Metin bölümü:
════════════════
13 Nis 2010

burdayım!!

evet işte burdayım.. gitmedim senden çook uzaklara.. sevdiğim pekçok insandan ayrıldım belki ama senden kopamadım, ayrılamadım... internetin olduğu heryerde yanımdasın :)
evet geldik Amerika'ya. yerleştik üniversitenin sağladığı eve. hatta o kadar oldu ki geleli bu cuma başka bir eve taşınacağız :) neyse geçelim şimdi buraların maceralarını, eminim sen oğlumun ameliyatını merak ediyorsundur. ve sonrasını.. buraya gelene kadar yaşadıklarımızı..
yavrucuğumun ameliyatı aniden oldu.. psikolojik olarak hazırlıksızdık. zordu bizim için. eminim onun için de. ameliyatın olduğu gün ve sonraki iki gün hiç konuşmadı bizimle. bademcikleri alındı ya, boğazı acıyordur ondan konuşmuyordur dedik ama tabi ki kim bilir?? hele ameliyat olduğu gün... ah o gün ne kadar zordu... oğlumuzu hastabakıcı alıp ameliyathaneye götürürken bile sorguluyorduk bu kararımızı.. çok ağladı ameliyata giderken.. ama hastabakıcı da o kadar iyiydi ki.. kıyafetlerini çıkartmamasına bişey demedi "sen böyle gel bakalım hadi"dedi. üstelik asansöre kadar kucağımdaydı. ameliyathanenin kapısına kadar ise babasının kucağında.. ama hep ağladı yavrum.. o ameliyattayken benim de kulağımda hep o ağlama sesi çınladı.. sonra eşimle odada ağladık. tutamadık.. sarıldık birbirimize hem de sımsıkı... sonra kantine indik. ama boğazımızdaki o yumruk geçmedi bir türlü.. oradaki çocukları gördükçe... zor dakikalar geçirdik, çok zor.. birlikte göğüsledik.. sonra bir arkadaş aradı. adını nasıl kodlayacağımı bilemiyorum ama gül diyeyim, bu hayatta hep gülmesi için.. ameliyatı tesadüfen aradığında öğrenmişti önceki gün.. napıyorsun, yurtdışı hazırlıkları nasıl gidiyor diye aramıştı ve o gün ameliyat olacağını öğrenmişti.. gül ahmet faruk ameliyata girdiğinde, çıkmasına az kala aradı. nerdesiniz dedi.. gelmene gerek yok lütfen gelme, işin vardır dedim. ben senden izin istemiyorum, gelebilir miyim diye de sormuyorum sadece hangi hastaneydi onu söyle dedi. söyledim. ve öyle bir zamanda geldi ki... tam oğlumu ameliyattan çıkardıklarında. asansörün kapısında beraber bekledik çıkarmalarını.. ve yavrumun inleyişleri, korku dolu hırıltılarını duydu, sedyede büzülmüş yattığını gördü... tıpkı benim gördüklerimi gördü. buz kesti o da beim gibi.. çünkü o da bir anne.. ama varlığı bana o kadar destek oldu ki.. iyi ki gelmiş.. ve işte o zaman anladım geleyim mi sorusunun ne kadar anlamsız olduğunu böyle durumlarda!! gideceksin!! sormadan!! yanında olacaksın, izin istemeden!! bunu oğlumun ilk ameliyatında da yaşamıştım. "birlikte cappucino içmekten hoşlandığım arkadaşım " ve sevgi de dinlememiş, hatta sormamış gelmişlerdi. varlıkları bize destek olmuştu... zor gün dostu kötü gün dostu işte buna deniyor! "birlikte cappucino içmekten hoşlandığım arkadaşım" oğlumun doğumunda da yalnız bırakmamıştı beni...
════════════════
Cevaplanacak sorular:
a. Bir çocuğun ameliyat gününü anlatan yazıdan "evet işte burdayım.." ifadesinden başlayıp "gelene kadar yaşadıklarımızı.." ifadesi de dahil olmak üzere oraya kadar olan kısmı aynen alıntılayın.
b. Kayıtlarda "- Create configuration directory" ifadesini içeren satırdan "And Syntactically Awesome" ifadesini içeren satır da dahil olmak üzere oraya kadar olan satırları olduğu gibi yazdırın. Resimleri yanıta almayın.
Metin ile kayıtlar birbirinden bağımsız iki ayrı malzemedir.
════════════════
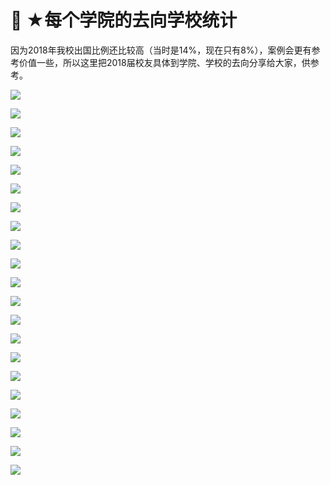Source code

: # 🏰 ★每个学院的去向学校统计

&#x20;   因为2018年我校出国比例还比较高（当时是14%，现在只有8%），案例会更有参考价值一些，所以这里把2018届校友具体到学院、学校的去向分享给大家，供参考。

![](../../.gitbook/assets/bd62fb9d2d20df09fa7c363d982e7f61.jpg)

![](../../.gitbook/assets/96899a9be8f88b17bf5a3f5f61e7af73.png)

![](../../.gitbook/assets/c681d8ff9f1873af49d32509f6771c77.png)

![](../../.gitbook/assets/65cc888caa76216554068feec15f5d6c.png)

![](../../.gitbook/assets/ad413ea0c42035278284e45840a44e82.png)

![](../../.gitbook/assets/c3a0cb066ec68b78b99c7f9b53f96ef5.png)

![](../../.gitbook/assets/0c28000cdcdbd395a4cb72b531f82915.jpg)

![](../../.gitbook/assets/a72f12502cbcfdb35090312be093ae6b.jpg)

![](../../.gitbook/assets/44d0df5a0c5d1c5a6122c6fe1660876f.jpg)

![](../../.gitbook/assets/4996da7774fe74b020cc2e320f31da5f.jpg)

![](../../.gitbook/assets/c075ba4a9f8ae3ed562a6ea0dc04d704.jpg)

![](../../.gitbook/assets/6d3a9f6f338e962ce69d828f4c06f5b3.png)

![](../../.gitbook/assets/276afbf2c26cabe18015fd08dcdca2f8.png)

![](../../.gitbook/assets/954ce36aa5b7a1ed4b4df347f1b2bd9d.png)

![](../../.gitbook/assets/6f58af89fb79cc2e9f718d4321d2106c.png)

![](../../.gitbook/assets/56333c56983a074249640480165d82ab.jpg)

![](../../.gitbook/assets/3340c2deba14b691f22aaaad9b928fd8.png)

![](../../.gitbook/assets/1421cbc80bf89c0e38bd9aef9947d7b5.png)

![](../../.gitbook/assets/c6bc9f9e056313490cd48a931797db86.jpg)

![](../../.gitbook/assets/04a46a2fcaa9c547633204e5bf2dbc00.jpg)

![](../../.gitbook/assets/17906d4bc064d111632b0768284e49ad.png)
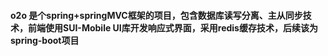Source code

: #### o2o 是个spring+springMVC框架的项目，包含数据库读写分离、主从同步技术，前端使用SUI-Mobile UI库开发响应式界面，采用redis缓存技术，后续该为spring-boot项目
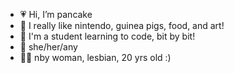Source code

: - 💗 Hi, I’m pancake
- 👀 I really like nintendo, guinea pigs, food, and art!
- 🌱 I'm a student learning to code, bit by bit!
- 💭 she/her/any
- 🏳️‍🌈 nby woman, lesbian, 20 yrs old :)
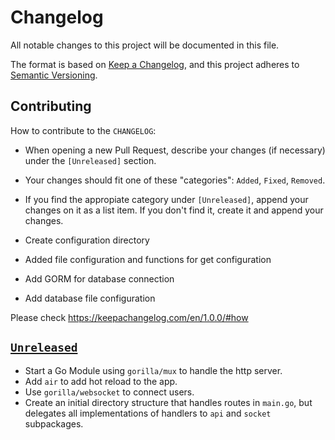 # Changelog

All notable changes to this project will be documented in this file.

The format is based on [Keep a Changelog](https://keepachangelog.com/en/1.0.0/),
and this project adheres to
[Semantic Versioning](https://semver.org/spec/v2.0.0.html).

## Contributing

How to contribute to the `CHANGELOG`:

- When opening a new Pull Request, describe your changes (if necessary) under
  the `[Unreleased]` section.
- Your changes should fit one of these "categories": `Added`, `Fixed`,
  `Removed`.
- If you find the appropiate category under `[Unreleased]`, append your changes
  on it as a list item. If you don't find it, create it and append your changes.
  
- Create configuration directory
- Added file configuration and functions for get configuration

- Add GORM for database connection
- Add database file configuration

Please check https://keepachangelog.com/en/1.0.0/#how

## [`Unreleased`]

- Start a Go Module using `gorilla/mux` to handle the http server.
- Add `air` to add hot reload to the app.
- Use `gorilla/websocket` to connect users.
- Create an initial directory structure that handles routes in `main.go`, but
  delegates all implementations of handlers to `api` and `socket` subpackages.

[`unreleased`]: https://github.com/daque-dev/sv-racegex/tree/develop
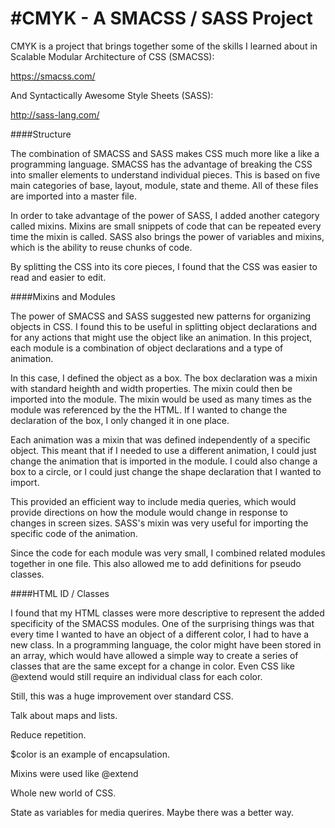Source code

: #CMYK - A SMACSS / SASS Project
===========
CMYK is a project that brings together some of the skills I learned about in Scalable Modular Architecture of CSS (SMACSS):

https://smacss.com/

And Syntactically Awesome Style Sheets (SASS):

http://sass-lang.com/


####Structure

The combination of SMACSS and SASS makes CSS much more like a like a programming language. SMACSS has the advantage of breaking the CSS into smaller elements to understand individual pieces. This is based on five main categories of base, layout, module, state and theme. All of these files are imported into a master file.

In order to take advantage of the power of SASS, I added another category called mixins. Mixins are small snippets of code that can be repeated every time the mixin is called. SASS also brings the power of variables and mixins, which is the ability to reuse chunks of code.

By splitting the CSS into its core pieces, I found that the CSS was easier to read and easier to edit.

 
####Mixins and Modules

The power of SMACSS and SASS suggested new patterns for organizing objects in CSS. I found this to be useful in splitting object declarations and for any actions that might use the object like an animation. In this project, each module is a combination of object declarations and a type of animation.

In this case, I defined the object as a box. The box declaration was a mixin with standard heighth and width properties. The mixin could then be imported into the module. The mixin would be used as many times as the module was referenced by the the HTML. If I wanted to change the declaration of the box, I only changed it in one place.

Each animation was a mixin that was defined independently of a specific object. This meant that if I needed to use a different animation, I could just change the animation that is imported in the module. I could also change a box to a circle, or I could just change the shape declaration that I wanted to import. 

This provided an efficient way to include media queries, which would provide directions on how the module would change in response to changes in screen sizes. SASS's mixin was very useful for importing the specific code of the animation.

Since the code for each module was very small, I combined related modules together in one file. This also allowed me to add definitions for pseudo classes.

####HTML ID / Classes

I found that my HTML classes were more descriptive to represent the added specificity of the SMACSS modules. One of the surprising things was that every time I wanted to have an object of a different color, I had to have a new class.  In a programming language, the color might have been stored in an array, which would have allowed a simple way to create a series of classes that are the same except for a change in color. Even CSS like @extend would still require an individual class for each color.

Still, this was a huge improvement over standard CSS.

Talk about maps and lists.

Reduce repetition.

$color is an example of encapsulation.

Mixins were used like @extend

Whole new world of CSS.

State as variables for media querires. Maybe there was a better way.








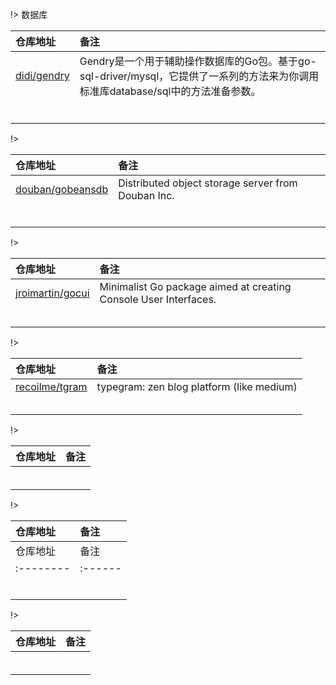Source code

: !> 数据库

|  仓库地址  |   备注  |
| :-------- | :------ |
| [didi/gendry](https://github.com/didi/gendry) | Gendry是一个用于辅助操作数据库的Go包。基于go-sql-driver/mysql，它提供了一系列的方法来为你调用标准库database/sql中的方法准备参数。 |
| []() |  |
| []() |  |
| []() |  |
| []() |  |
| []() |  |
| []() |  |

!> 

|  仓库地址  |   备注  |
| :-------- | :------ |
| [douban/gobeansdb](https://github.com/douban/gobeansdb) | Distributed object storage server from Douban Inc. |
| []() |  |
| []() |  |
| []() |  |
| []() |  |
| []() |  |
| []() |  |


!> 

|  仓库地址  |   备注  |
| :-------- | :------ |
| [jroimartin/gocui](https://github.com/jroimartin/gocui) | Minimalist Go package aimed at creating Console User Interfaces. |
| []() |  |
| []() |  |
| []() |  |
| []() |  |
| []() |  |

!> 

|  仓库地址  |   备注  |
| :-------- | :------ |
| [recoilme/tgram](https://github.com/recoilme/tgram) | typegram: zen blog platform (like medium)  |
| []() |  |
| []() |  |
| []() |  |
| []() |  |
| []() |  |

!> 

|  仓库地址  |   备注  |
| :-------- | :------ |
| []() |  |
| []() |  |
| []() |  |
| []() |  |
| []() |  |
| []() |  |

!> 

|  仓库地址  |   备注  |
| :-------- | :------ |
|  仓库地址  |   备注  |
| :-------- | :------ |
| []() |  |
| []() |  |
| []() |  |
| []() |  |
| []() |  |
| []() |  |

!> 

|  仓库地址  |   备注  |
| :-------- | :------ |
| []() |  |
| []() |  |
| []() |  |
| []() |  |
| []() |  |
| []() |  |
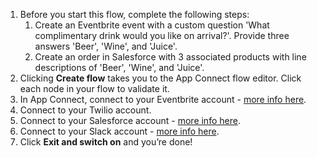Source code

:1. Before you start this flow, complete the following steps:
    1. Create an Eventbrite event with a custom question 'What complimentary drink would you like on arrival?'. Provide three answers 'Beer', 'Wine', and 'Juice'.
    1. Create an order in Salesforce with 3 associated products with line descriptions of 'Beer', 'Wine', and 'Juice'.
1. Clicking **Create flow** takes you to the App Connect flow editor. Click each node in your flow to validate it.  
1. In App Connect, connect to your Eventbrite account - [more info here](https://developer.ibm.com/integration/docs/app-connect/how-to-guides-for-apps/use-ibm-app-connect-eventbrite/).
1. Connect to your Twilio account.
1. Connect to your Salesforce account - [more info here](https://developer.ibm.com/integration/docs/app-connect/how-to-guides-for-apps/use-ibm-app-connect-salesforce/).
1. Connect to your Slack account - [more info here](https://developer.ibm.com/integration/docs/app-connect/how-to-guides-for-apps/use-ibm-app-connect-slack/).
1. Click **Exit and switch on** and you’re done!
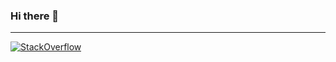 ### Hi there 👋

---
[![StackOverflow](https://github-readme-stackoverflow-aendel.vercel.app/?userID=8097791&theme=dark&layout=compact)](https://stackoverflow.com/users/8097791/francesco-vattiato)


<!--
**aendel/aendel** is a ✨ _special_ ✨ repository because its `README.md` (this file) appears on your GitHub profile.

Here are some ideas to get you started:

- 🔭 I’m currently working on ...
- 🌱 I’m currently learning ...
- 👯 I’m looking to collaborate on ...
- 🤔 I’m looking for help with ...
- 💬 Ask me about ...
- 📫 How to reach me: ...
- 😄 Pronouns: ...
- ⚡ Fun fact: ...
-->
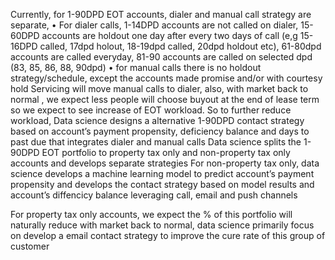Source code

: Currently, for 1-90DPD EOT accounts, dialer and manual call strategy are separate, 
•	For dialer calls, 1-14DPD accounts are not called on dialer, 15-60DPD accounts are holdout one day after every two days of call (e,g 15-16DPD called, 17dpd holout, 18-19dpd called, 20dpd holdout etc), 61-80dpd accounts are called everyday, 81-90 accounts are called on selected dpd (83, 85, 86, 88, 90dpd)
•	for manual calls there is no holdout strategy/schedule, except the accounts made promise and/or with courtesy hold
Servicing will move manual calls to dialer, also, with market back to normal , we expect less people will choose buyout at the end of lease term so we expect to see increase of EOT workload. So to further reduce workload, Data science designs a alternative 1-90DPD contact strategy based on account’s payment propensity, deficiency balance and days to past due that integrates dialer and manual calls
Data science splits the 1-90DPD EOT portfolio to property tax only and non-property tax only accounts and develops separate strategies
For non-property tax only, data science develops a machine learning model to predict account’s payment propensity and develops the contact strategy based on model results and account’s diffencicy balance leveraging call, email and push channels

For property tax only accounts, we expect the % of this portfolio will naturally reduce with market back to normal, data science primarily focus on develop a email contact strategy to improve the cure rate of this group of customer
════════════════
Beklenen sonuçlar:
a.
evet işte burdayım.. gitmedim senden çook uzaklara.. sevdiğim pekçok insandan ayrıldım belki ama senden kopamadım, ayrılamadım... internetin olduğu heryerde yanımdasın :)
evet geldik Amerika'ya. yerleştik üniversitenin sağladığı eve. hatta o kadar oldu ki geleli bu cuma başka bir eve taşınacağız :) neyse geçelim şimdi buraların maceralarını, eminim sen oğlumun ameliyatını merak ediyorsundur. ve sonrasını.. buraya gelene kadar yaşadıklarımızı..

b.
- Create configuration directory
- Added file configuration and functions for get configuration

- Add GORM for database connection
- Add database file configuration

Please check https://keepachangelog.com/en/1.0.0/#how

## [`Unreleased`]

- Start a Go Module using `gorilla/mux` to handle the http server.
- Add `air` to add hot reload to the app.
- Use `gorilla/websocket` to connect users.
- Create an initial directory structure that handles routes in `main.go`, but
  delegates all implementations of handlers to `api` and `socket` subpackages.

[`unreleased`]: https://github.com/daque-dev/sv-racegex/tree/develop
Source code

: #CMYK - A SMACSS / SASS Project
===========
CMYK is a project that brings together some of the skills I learned about in Scalable Modular Architecture of CSS (SMACSS):

https://smacss.com/

And Syntactically Awesome Style Sheets (SASS):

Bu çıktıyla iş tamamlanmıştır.